I can understand that:
- One of the origins of the UB is a performance increase (e.g. by removing never executed code, such as
if (i 1 < i) { /* never_executed_code */ }). - UB can be triggered at compile time because C does not clearly distinguish between compile time and run time. The "whole language is based on the (rather unhelpful) concept of an "abstract machine" (link).
However, I cannot understand yet why C preprocessor is a subject of undefined behavior? It is known that preprocessing directives are executed at compile time.
Consider C11, 6.10.3.3 The ## operator, 3:
If the result is not a valid preprocessing token, the behavior is undefined.
Why not make it a constraint? For example:
The result shall be a valid preprocessing token.
The same question goes for all the other "the behavior is undefined" in 6.10 Preprocessing directives.
CodePudding user response:
Why is the C preprocessor a subject of undefined behavior?
When the C standard was created, there were some existing C preprocessors and there was some imaginary ideal C preprocessor in the minds of standardization committee members.
So there were these gray areas, where committee members weren't completely sure what would they want to do and/or existing C preprocessor implementations differed which each other in behavior.

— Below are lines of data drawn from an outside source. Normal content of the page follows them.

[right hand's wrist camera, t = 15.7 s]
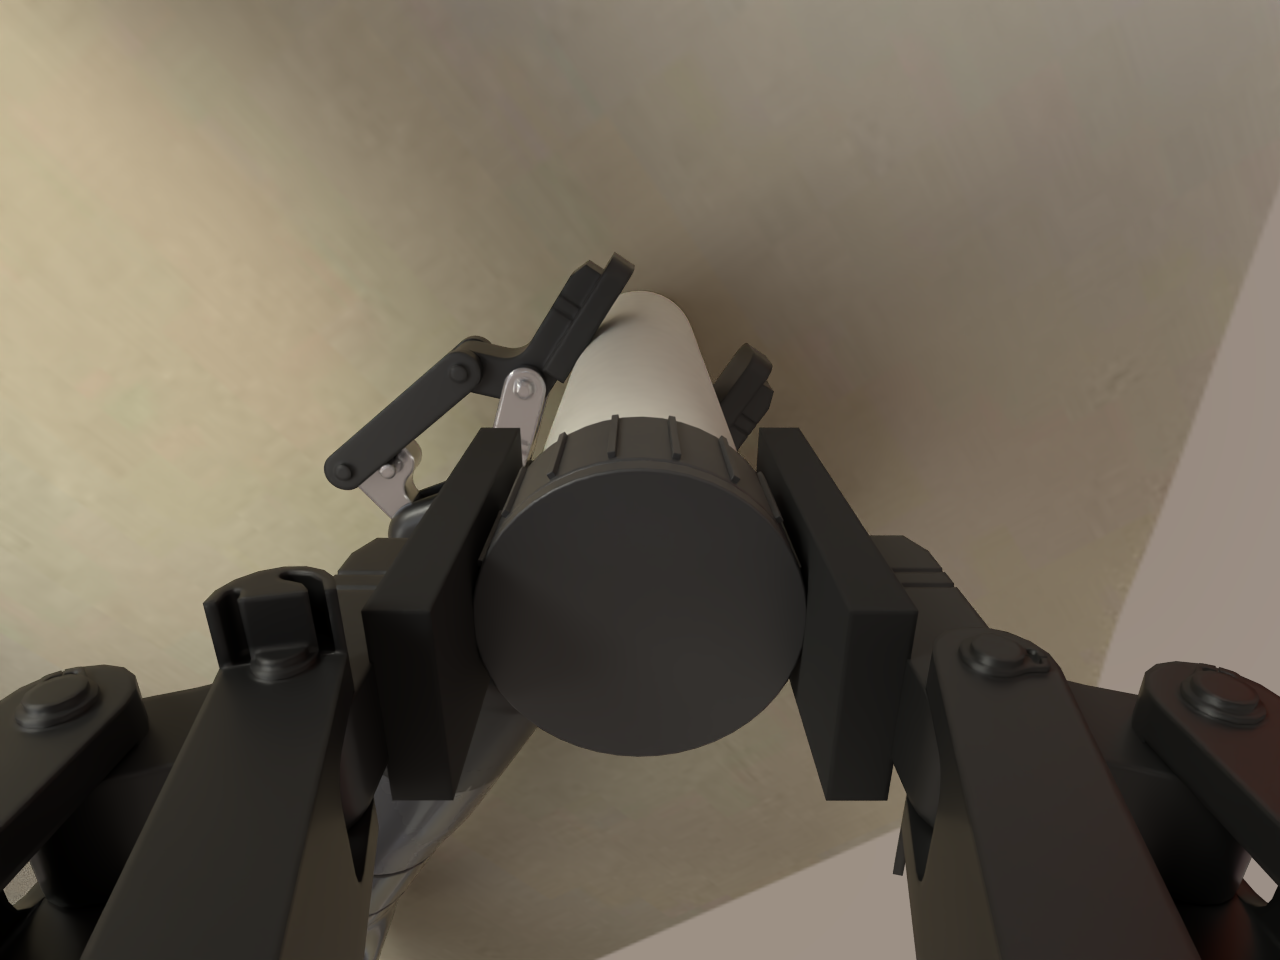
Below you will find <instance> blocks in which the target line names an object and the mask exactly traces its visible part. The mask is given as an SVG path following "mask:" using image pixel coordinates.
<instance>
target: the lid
mask: <svg viewBox="0 0 1280 960" xmlns="http://www.w3.org/2000/svg"><path fill="white" fill-rule="evenodd" d="M783 521H784V520H783V518H782V516H781V513H780V511H779V509H778V506H777V504H776V502H775V499H774V497H773V495H772V493H771V490H770V488H769V486H768V483H767V481H766V479H765V476H764V475H763V473H762V472H761V471H760V472H758V473H756V472H755V470H754V469H753V468H752V467H751V466H750V464H749V463H748V462H747V461H746V460H745V459H744V458H743V457H742V456H741V455H740V454H739V453H738V452H736V451H735V450H734V449H733V448H732V447H731V446H729V444H728V441H727V438H725V437H724V436H722V435H721V436H720V438H717V437H716V436H714V435H712V434H710V433H708V432H706V431H704V430H702V429H700V428H697V427H694V426H691V425H688V424H685V423H682V422H679V421H676V417H675V416H669V417H668V419H664V418H655V417H622V418H619V415H618V414H616V415H612V417H611V420H605V421H601V422H598V423H595V424H592V425H588V426H585V427H583V428H581V429H579V430H576V431H574V432H572V433H570V434H568V435H567V434H566V433H565V432H563V433H561V434H559V437H558V440H557V442H555V443H553V444H552V445H551V446H550V447H548V448H547V449H546V450H545V451H544V452H542V453H541V454H540V455H539V456H538V457H537V458H536V459H535V460H534V461H533V462H532V463H531V464H530V465H529V467H528V468H526V467H525V466H522V468H521V469H520V470H519V473H518V475H517V477H516V480H515V482H514V484H513V487H512V489H511V492H510V494H509V496H508V499H507V501H506V503H505V506H504V508H503V510H499V512H498V515H497V517H496V519H495V522H494V524H493V526H492V529H491V531H490V533H489V535H488V538H487V540H486V542H485V545H484V547H483V549H482V552H481V554H480V556H479V558H478V566H479V567H480V570H479V573H478V576H477V579H476V583H475V588H474V595H473V616H474V626H475V636H476V644H477V647H478V651H479V654H480V657H481V660H482V662H483V664H484V666H485V668H486V670H487V672H488V674H489V676H490V678H491V679H492V681H493V682H494V684H495V685H496V687H497V688H498V690H499V691H500V693H501V694H502V695H503V696H504V697H505V698H506V699H507V701H508V702H509V703H510V704H511V705H512V706H513V707H514V708H515V709H516V710H517V711H518V712H520V713H521V714H522V715H523V716H524V717H525V718H526V719H528V720H529V721H530V722H532V723H533V724H535V725H536V726H538V727H539V728H541V729H542V730H544V731H546V732H547V733H549V734H551V735H553V736H555V737H557V738H559V739H561V740H563V741H566V742H568V743H571V744H573V745H576V746H578V747H582V748H585V749H589V750H592V751H596V752H601V753H607V754H613V755H620V756H636V757H640V756H660V755H667V754H674V753H679V752H683V751H687V750H691V749H695V748H698V747H701V746H704V745H707V744H709V743H712V742H715V741H717V740H719V739H721V738H723V737H725V736H727V735H729V734H731V733H733V732H734V731H736V730H738V729H739V728H741V727H742V726H744V725H745V724H747V723H748V722H750V721H751V720H752V719H753V718H754V717H756V716H757V715H758V714H759V713H760V712H762V711H763V710H764V709H765V708H766V707H767V706H768V705H769V704H770V703H771V702H772V700H773V699H774V698H775V697H776V696H777V695H778V694H779V692H780V691H781V689H782V688H783V687H784V685H785V684H786V682H787V681H788V679H789V677H790V676H791V674H792V672H793V670H794V668H795V666H796V664H797V662H798V659H799V656H800V653H801V650H802V648H803V641H804V632H805V622H806V611H807V595H806V587H805V584H804V580H803V576H802V573H801V568H802V567H801V564H800V562H799V560H798V557H797V555H796V553H795V550H794V548H793V545H792V543H791V541H790V538H789V536H788V534H787V531H786V529H785V527H784V524H783Z"/></svg>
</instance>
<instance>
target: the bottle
mask: <svg viewBox="0 0 1280 960" xmlns="http://www.w3.org/2000/svg"><path fill="white" fill-rule="evenodd" d="M616 414H618V415H619V418H622V417H655V418H664V419H668V417H669V416H675V417H676V421H679V422H682V423H685V424H688V425H691V426H694V427H697V428H700V429H702V430H704V431H706V432H708V433H710V434H712V435H714V436H716V437H717V438H720V436H721V435H722V436H724V437H725V438H727V441H728V444H729V446H731V447H732V448H733V449H734V450H735V451H736V452H737V450H736V447H735V445H734V442H733V439H732V436H731V434H730V431H729V428H728V426H727V423H726V420H725V417H724V415H723V412H722V409H721V407H720V404H719V401H718V398H717V396H716V393H715V390H714V387H713V385H712V382H711V379H710V377H709V374H708V371H707V368H706V366H705V363H704V360H703V358H702V355H701V352H700V349H699V347H698V344H697V341H696V338H695V336H694V333H693V330H692V328H691V325H690V323H689V321H688V319H687V317H686V316H685V314H684V313H683V311H682V310H681V309H680V308H679V307H678V306H677V305H676V304H675V303H674V302H672V301H671V300H669V299H668V298H666V297H664V296H662V295H660V294H657V293H654V292H649V291H631V292H626V293H623V294H620V295H619V296H618V298H617V299H616V301H615V303H614V304H613V306H612V307H611V309H610V310H609V312H608V314H607V315H606V317H605V318H604V320H603V321H602V323H601V325H600V326H599V328H598V329H597V331H596V333H595V334H594V336H593V337H592V339H591V340H590V342H589V344H588V345H587V347H586V348H585V350H584V351H583V353H582V354H581V355H580V357H579V358H578V360H577V361H576V364H575V366H574V367H573V370H572V373H571V375H570V378H569V381H568V384H567V386H566V389H565V392H564V395H563V397H562V400H561V403H560V406H559V408H558V411H557V414H556V416H555V419H554V422H553V425H552V427H551V430H550V433H549V436H548V438H547V441H546V444H545V447H544V449H543V452H544V451H545V450H546V449H547V448H548V447H550V446H551V445H552V444H553V443H555V442H557V440H558V437H559V434H561V433H563V432H565V433H566V434H567V435H568V434H570V433H572V432H574V431H576V430H579V429H581V428H583V427H585V426H588V425H592V424H595V423H598V422H601V421H605V420H611V417H612V415H616Z"/></svg>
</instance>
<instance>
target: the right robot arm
mask: <svg viewBox="0 0 1280 960" xmlns="http://www.w3.org/2000/svg"><path fill="white" fill-rule="evenodd" d="M522 466H523V463H522V447H521V432H520V428H481V429H480V430H479V432H478V433H477V435H476V436H475V438H474V439H473V441H472V442H471V444H470V445H469V447H468V448H467V450H466V451H465V453H464V455H463V456H462V458H461V459H460V461H459V462H458V464H457V465H456V467H455V468H454V470H453V471H452V473H451V474H450V476H449V477H448V479H447V480H446V482H445V483H444V485H443V487H442V488H441V490H440V491H439V493H438V494H437V496H436V497H435V499H434V500H433V502H432V503H431V505H430V506H429V508H428V509H427V511H426V512H425V514H424V516H423V517H422V519H421V520H420V522H419V523H418V525H417V526H416V528H415V529H414V531H413V532H412V534H411V535H410V537H409V538H376V539H374V540H373V541H371V542H370V543H368V544H366V545H365V546H363V547H361V548H360V549H358V550H356V551H355V552H353V553H352V554H351V555H350V556H349V558H348V559H347V560H346V561H345V563H344V564H343V565H342V566H341V568H340V569H339V570H338V575H334V577H333V576H332V575H330V574H329V573H328V572H326V571H325V570H321V569H317V568H312V567H307V566H297V567H280V568H274V569H269V570H263V571H258V572H255V573H253V574H250V575H247V576H244V577H241V578H238V579H235V580H233V581H232V582H230V583H228V584H226V585H224V586H223V587H221V588H219V589H217V590H216V591H214V592H213V593H212V595H211V596H210V597H209V598H208V599H207V600H206V601H205V602H204V603H203V606H204V610H205V614H206V617H207V621H208V625H209V629H210V633H211V637H212V641H213V644H214V648H215V652H216V656H217V660H218V664H219V668H220V669H219V671H218V673H217V675H216V677H215V680H214V682H213V684H210V685H206V686H202V687H198V688H193V689H188V690H183V691H177V692H172V693H167V694H162V695H157V696H151V697H146V698H142V696H141V693H140V689H139V686H138V683H137V680H136V677H135V675H134V674H132V673H131V672H130V671H128V670H127V669H126V668H124V667H118V666H111V665H96V666H86V667H75V668H70V669H65V671H63V672H62V671H58V672H55V673H52V674H49V675H46V676H44V677H43V678H41V679H40V680H37V681H35V682H33V683H30V684H28V685H26V686H24V687H21V688H19V689H18V690H16V691H15V692H13V693H12V694H10V695H8V696H7V697H5V698H4V699H2V700H1V701H0V960H364V952H365V944H366V935H367V926H368V917H369V909H370V900H371V891H372V883H373V874H374V865H375V856H376V848H377V839H378V830H379V825H378V819H377V812H376V807H375V801H374V794H375V792H376V789H377V787H378V785H379V782H380V780H381V778H382V776H383V773H384V771H385V769H386V766H387V772H388V778H389V784H390V790H391V796H392V801H426V800H454V797H455V794H456V790H457V787H458V784H459V780H460V777H461V774H462V771H463V767H464V764H465V761H466V757H467V754H468V751H469V747H470V744H471V741H472V738H473V734H474V731H475V728H476V724H477V721H478V718H479V714H480V711H481V708H482V705H483V701H484V698H485V695H486V691H487V688H488V685H489V681H490V676H489V674H488V672H487V670H486V668H485V666H484V664H483V662H482V660H481V657H480V654H479V651H478V647H477V644H476V636H475V626H474V616H473V595H474V588H475V583H476V579H477V576H478V573H479V570H480V567H479V566H478V558H479V556H480V554H481V552H482V549H483V547H484V545H485V542H486V540H487V538H488V535H489V533H490V531H491V529H492V526H493V524H494V522H495V519H496V517H497V515H498V512H499V510H503V508H504V506H505V503H506V501H507V499H508V496H509V494H510V492H511V489H512V487H513V484H514V482H515V480H516V477H517V475H518V473H519V470H520V469H521V468H522ZM760 471H761V472H762V473H763V475H764V476H765V479H766V481H767V483H768V486H769V488H770V490H771V493H772V495H773V497H774V499H775V502H776V504H777V506H778V509H779V511H780V513H781V516H782V518H783V520H784V521H783V524H784V527H785V529H786V531H787V534H788V536H789V538H790V541H791V543H792V545H793V548H794V550H795V553H796V555H797V557H798V560H799V562H800V564H801V567H802V568H801V573H802V576H803V580H804V584H805V587H806V595H807V611H806V622H805V632H804V641H803V648H802V650H801V653H800V656H799V659H798V662H797V664H796V666H795V668H794V670H793V672H792V674H791V676H790V677H789V679H790V683H791V686H792V689H793V693H794V696H795V699H796V703H797V706H798V709H799V713H800V716H801V719H802V722H803V726H804V729H805V732H806V736H807V739H808V742H809V746H810V749H811V752H812V755H813V759H814V762H815V765H816V769H817V772H818V775H819V779H820V782H821V785H822V788H823V792H824V795H825V798H826V801H887V799H888V793H889V787H890V781H891V775H892V769H893V764H894V766H895V768H896V771H897V773H898V775H899V777H900V780H901V782H902V784H903V787H904V789H905V791H906V793H907V795H906V801H905V807H904V812H903V818H902V824H901V829H900V835H899V840H898V846H897V852H896V857H895V863H894V870H893V874H896V875H901V876H902V875H903V871H904V866H905V863H906V872H907V881H908V889H909V898H910V907H911V915H912V924H913V933H914V942H915V950H916V959H917V960H1280V697H1279V696H1278V695H1276V694H1275V693H1273V692H1271V691H1270V690H1268V689H1267V688H1265V687H1264V686H1262V685H1260V684H1258V683H1256V682H1254V681H1251V680H1249V679H1247V678H1244V677H1242V676H1240V675H1239V674H1237V673H1236V672H1233V671H1230V670H1227V669H1224V668H1221V667H1219V668H1216V666H1213V665H1208V664H1203V663H1189V662H1179V661H1175V662H1167V663H1160V664H1156V665H1154V666H1153V667H1152V668H1150V669H1149V670H1148V671H1146V672H1145V675H1144V678H1143V681H1142V685H1141V688H1140V691H1139V694H1138V695H1135V694H1130V693H1125V692H1119V691H1114V690H1109V689H1104V688H1099V687H1093V686H1088V685H1083V684H1079V683H1075V682H1071V681H1067V680H1066V678H1065V676H1064V674H1063V672H1062V670H1061V668H1060V667H1059V665H1058V664H1057V663H1056V662H1055V660H1054V659H1053V658H1052V657H1051V656H1050V654H1049V653H1047V652H1046V651H1044V650H1043V649H1041V648H1040V647H1038V646H1037V645H1035V644H1034V643H1032V642H1031V641H1028V640H1026V639H1023V638H1021V637H1018V636H1016V635H1014V634H1011V633H1009V632H1005V631H1000V630H995V629H991V628H989V627H988V626H987V625H986V623H985V622H984V621H983V620H982V618H981V617H980V616H979V615H978V613H977V612H976V611H975V610H974V608H973V607H972V606H971V604H970V603H969V602H968V601H967V599H966V598H965V597H964V596H963V594H962V593H961V592H960V591H959V589H958V588H957V587H954V583H953V582H952V580H951V579H950V578H949V577H948V575H947V574H946V573H945V572H942V568H941V566H940V565H939V564H938V563H937V561H936V560H935V559H934V558H933V556H932V555H931V554H930V553H929V551H928V550H926V549H924V548H923V547H921V546H919V545H918V544H916V543H914V542H913V541H911V540H909V539H908V538H906V537H904V536H869V535H868V533H867V531H866V530H865V528H864V527H863V525H862V524H861V522H860V521H859V519H858V518H857V516H856V515H855V513H854V512H853V510H852V509H851V507H850V506H849V504H848V502H847V501H846V499H845V498H844V496H843V495H842V493H841V492H840V490H839V489H838V487H837V486H836V484H835V483H834V481H833V480H832V478H831V477H830V475H829V473H828V472H827V470H826V469H825V467H824V466H823V464H822V463H821V461H820V460H819V458H818V457H817V455H816V454H815V452H814V451H813V449H812V448H811V446H810V445H809V443H808V441H807V440H806V438H805V437H804V435H803V434H802V432H801V431H800V429H799V428H759V441H758V456H757V472H756V473H758V472H760ZM1251 858H1253V859H1254V860H1255V861H1256V862H1257V863H1258V864H1259V865H1260V866H1261V868H1262V869H1263V870H1264V871H1265V872H1266V873H1267V874H1268V875H1269V876H1270V877H1271V878H1272V879H1273V881H1274V882H1275V883H1276V884H1277V885H1278V887H1277V889H1276V891H1275V894H1274V896H1273V898H1272V900H1271V901H1270V902H1269V903H1267V902H1266V901H1264V900H1263V899H1262V898H1261V897H1260V896H1259V895H1258V894H1257V893H1255V891H1254V890H1253V889H1252V888H1251V887H1250V886H1249V885H1248V883H1247V882H1246V881H1245V880H1244V879H1243V877H1244V874H1245V872H1246V869H1247V867H1248V865H1249V862H1250V860H1251ZM28 862H30V864H31V866H32V869H33V871H34V873H35V876H36V878H37V880H38V882H37V883H36V884H35V885H34V886H33V887H32V888H31V890H30V891H29V892H28V893H27V894H26V895H25V896H24V897H23V898H22V899H20V900H19V901H18V902H17V903H16V904H14V905H11V904H10V903H9V902H8V899H7V897H6V895H5V893H4V891H3V889H4V888H5V887H6V886H7V885H8V884H9V882H10V881H11V880H12V879H13V878H14V877H15V876H16V875H17V874H18V873H19V871H20V870H21V869H22V868H23V867H24V866H25V865H26V864H27V863H28Z"/></svg>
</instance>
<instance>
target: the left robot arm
mask: <svg viewBox="0 0 1280 960" xmlns="http://www.w3.org/2000/svg"><path fill="white" fill-rule="evenodd" d="M633 271H634V265H633V264H632V263H630V262H629V261H627V260H626V259H624V258H623V257H621V256H620V255H618V254H617V253H616V252H614V254H613V255H612V257H611V259H610V260H609V262H608V263H607V265H606V267H605V268H604V269H602V268H601V267H599V266H598V265H596V264H595V263H593V262H592V261H591V260H589V261H587V262H586V263H584V264H583V265H582V266H580V267H579V268H578V269H576V270H575V271H574V272H573V274H572V275H571V276H570V278H569V279H568V281H567V283H566V284H565V286H564V288H563V289H562V291H561V293H560V294H559V296H558V298H557V299H556V301H555V303H554V304H553V306H552V308H551V309H550V311H549V312H548V314H547V316H546V317H545V319H544V321H543V322H542V324H541V326H540V327H539V329H538V331H537V332H536V334H535V336H534V337H533V339H532V341H531V342H530V343H528V344H527V345H525V346H523V347H520V348H506V347H502V346H498V345H494V344H491V343H490V342H489V341H488V340H487V339H485V338H483V337H480V336H470V337H467V338H466V339H464V340H463V341H462V342H461V343H459V344H458V345H457V346H456V347H455V348H454V349H453V350H451V351H450V352H449V353H448V354H447V355H446V356H444V357H443V358H442V359H441V360H440V361H439V362H438V363H436V364H435V365H434V366H433V367H432V368H431V369H430V370H428V371H427V372H426V373H425V374H424V375H423V376H421V377H420V378H419V379H418V380H417V381H416V382H415V383H413V384H412V385H411V386H410V387H409V388H408V389H407V390H405V391H404V392H403V393H402V394H401V395H400V396H398V397H397V398H396V399H395V400H394V401H393V402H392V403H390V404H389V405H388V406H387V407H386V408H385V409H384V410H382V411H381V412H380V413H379V414H378V415H377V416H375V417H374V418H373V419H372V420H371V421H370V422H369V423H367V424H366V425H365V426H364V427H363V428H362V429H361V430H359V431H358V432H357V433H356V434H355V435H354V436H352V437H351V438H350V439H349V440H348V441H347V442H346V443H344V444H343V445H342V446H341V447H340V448H339V449H338V450H336V451H335V452H334V453H333V454H332V455H331V456H330V457H329V458H328V459H327V460H326V462H325V465H324V472H325V475H326V478H327V479H328V481H329V482H330V483H331V484H332V485H334V486H335V487H337V488H339V489H343V490H352V489H355V488H357V487H359V488H360V489H361V490H362V491H363V492H364V493H365V494H366V495H367V496H368V497H369V498H370V499H371V500H372V501H373V502H374V503H375V504H376V505H378V506H379V507H380V508H381V509H382V510H383V511H384V512H385V513H386V514H387V515H388V516H389V517H390V518H391V519H392V520H391V522H390V525H389V530H388V537H389V538H409V537H410V535H411V534H412V532H413V531H414V529H415V528H416V526H417V525H418V523H419V522H420V520H421V519H422V517H423V516H424V514H425V512H426V511H427V509H428V508H429V506H430V505H431V503H432V502H433V500H434V499H435V497H436V496H437V494H438V493H439V491H440V490H441V488H442V487H443V485H444V483H445V482H446V481H444V482H442V483H439V484H436V485H433V486H431V487H428V488H425V489H422V490H420V491H418V489H417V488H416V487H415V485H414V482H413V473H414V470H415V469H416V468H417V466H418V465H419V464H420V462H421V459H422V451H421V448H420V446H419V444H418V443H417V442H416V441H415V440H414V439H416V438H417V437H418V436H419V435H420V434H421V433H423V432H424V431H425V430H426V429H427V428H429V427H430V426H431V425H432V424H433V423H434V422H436V421H437V420H438V419H439V418H440V417H442V416H443V415H444V414H445V413H446V412H448V411H449V410H450V409H451V408H452V407H453V406H455V405H456V404H457V403H458V402H459V401H461V400H462V399H463V398H464V397H465V396H466V395H468V394H469V393H470V392H472V393H477V394H481V395H485V396H490V397H494V398H499V399H500V402H499V406H498V410H497V414H496V418H495V422H494V426H493V428H520V432H521V447H522V463H523V466H525V467H526V468H528V467H529V465H530V464H531V463H532V462H533V461H532V457H533V453H534V449H535V446H536V442H537V438H538V435H539V431H540V427H541V421H542V418H543V414H544V410H545V407H546V403H547V399H548V396H549V392H550V390H551V389H552V387H553V386H554V384H555V383H556V381H557V380H558V381H560V382H561V383H564V381H565V380H566V378H567V377H568V375H569V373H570V372H571V370H572V369H573V367H574V366H575V364H576V361H577V360H578V358H579V357H580V355H581V354H582V353H583V351H584V350H585V348H586V347H587V345H588V344H589V342H590V340H591V339H592V337H593V336H594V334H595V333H596V331H597V329H598V328H599V326H600V325H601V323H602V321H603V320H604V318H605V317H606V315H607V314H608V312H609V310H610V309H611V307H612V306H613V304H614V303H615V301H616V299H617V298H618V296H619V295H620V293H621V292H622V290H623V288H624V287H625V285H626V284H627V282H628V280H629V279H630V277H631V275H632V273H633ZM771 370H772V364H771V363H770V361H769V360H768V359H767V357H766V356H765V355H764V354H762V353H761V352H759V351H758V350H756V349H755V348H753V347H752V346H750V345H749V344H748V343H745V344H744V345H743V346H742V347H741V348H740V349H739V350H738V351H737V352H736V354H735V355H734V357H733V358H732V359H731V361H730V362H729V364H728V365H727V366H726V368H725V369H724V371H723V372H722V373H721V375H720V376H719V378H718V379H717V380H716V382H715V383H714V384H713V387H714V390H715V393H716V396H717V398H718V401H719V404H720V407H721V409H722V412H723V415H724V417H725V420H726V423H727V426H728V428H729V431H730V434H731V436H732V439H733V442H734V445H735V447H736V450H738V449H739V448H740V446H741V445H742V444H743V442H744V441H745V440H746V438H747V437H748V435H749V434H750V433H751V432H752V430H753V429H754V428H755V426H756V424H757V423H758V422H759V421H760V420H761V418H762V417H763V416H764V415H765V413H766V412H767V411H768V409H769V406H770V403H771V399H772V396H773V392H774V391H773V390H772V388H771V387H770V385H769V384H768V382H767V381H766V380H767V378H768V376H769V375H770V373H771ZM537 727H538V726H536V725H535V724H533V723H532V722H530V721H529V720H528V719H526V718H525V717H524V716H523V715H522V714H521V713H520V712H518V711H517V710H516V709H515V708H514V707H513V706H512V705H511V704H510V703H509V702H508V701H507V699H506V698H505V697H504V696H503V695H502V694H501V693H500V691H499V690H498V688H497V687H496V685H495V684H494V682H493V681H492V679H491V678H490V681H489V685H488V688H487V691H486V695H485V698H484V701H483V705H482V708H481V711H480V714H479V718H478V721H477V724H476V728H475V731H474V734H473V738H472V741H471V744H470V747H469V751H468V754H467V757H466V761H465V764H464V767H463V771H462V774H461V777H460V780H459V784H458V787H457V790H456V794H455V797H454V800H426V801H392V796H391V790H390V784H389V778H388V772H387V766H386V769H385V771H384V773H383V776H382V778H381V780H380V782H379V785H378V787H377V789H376V792H375V794H374V801H375V807H376V812H377V819H378V825H379V830H378V839H377V848H376V856H375V865H374V874H373V883H372V891H371V900H370V909H369V917H368V926H367V935H366V944H365V952H364V960H379V958H380V954H381V951H382V948H383V945H384V942H385V939H386V936H387V933H388V930H389V927H390V924H391V921H392V918H393V915H394V911H395V908H396V905H397V902H398V900H399V897H400V896H401V895H402V894H403V893H404V891H405V890H406V889H407V887H408V886H409V885H410V883H411V882H412V881H413V879H414V878H415V877H416V875H417V874H418V873H419V871H420V870H421V869H422V867H423V866H424V865H425V863H426V862H427V861H428V860H429V858H430V857H431V856H432V854H433V853H434V852H435V850H436V849H437V848H438V846H439V845H440V844H441V843H442V842H443V841H444V840H445V839H446V838H447V837H448V836H450V835H451V834H452V833H453V832H454V831H455V830H456V829H457V828H458V827H459V826H460V825H461V824H462V823H463V822H464V821H465V820H466V819H467V818H468V817H469V816H470V814H471V813H472V812H473V811H474V810H475V808H476V807H477V806H478V805H479V803H480V802H481V801H482V799H483V798H484V797H485V795H486V794H487V793H488V791H489V790H490V789H491V787H492V786H493V785H494V783H495V782H496V781H497V780H498V778H499V777H500V776H501V774H502V773H503V772H504V770H505V769H506V768H507V766H508V765H509V764H510V762H511V761H512V760H513V758H514V757H515V756H516V755H517V753H518V752H519V751H520V749H521V748H522V746H523V745H524V744H525V743H526V741H527V740H528V739H529V737H530V736H531V735H532V733H533V732H534V731H535V729H536V728H537Z"/></svg>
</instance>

So, these cases are not defined behavior. Because the C committee members are not completely sure what the behavior actually should be. So there is no requirement on what it should be.
One of the origins of the UB
Yes, one of.
UB may exist to ease up implementing the language. Like for example, in case of the preprocessor, the preprocessor writers don't have to care about what happens when an invalid preprocessor token is a result of ##.
Or UB may exist to reconcile existing implementations with different behaviors or as a point for extensions. So a preprocessor that segfaults in case of UB, a preprocessor that accepts and works in case of UB, and a preprocessor that formats your hard drive in case of UB, all can be standard conformant (but I wouldn't want to work on that one that formats your drive).
CodePudding user response:
Without getting into specifics, my guess is, there exist several preprocessor implementations which have bugs, but the Standard doesn't want to declare them non-conforming, for compatibility reasons.
In human language: if you write a program which has X in it, preprocessor does weird stuff.
In standardese: the behavior of program with X is undefined.
If the standard says something like "The result shall be a valid preprocessing token", it might be unclear what "shall" means in this context.
- The programmer shall write the program so this condition holds? If so, the wording with "undefined behavior" is clearer and more uniform (it appears in other places too)
- The preprocessor shall make sure this condition holds? If so, this requires dedicated logic which checks the condition; may be impractical to implement.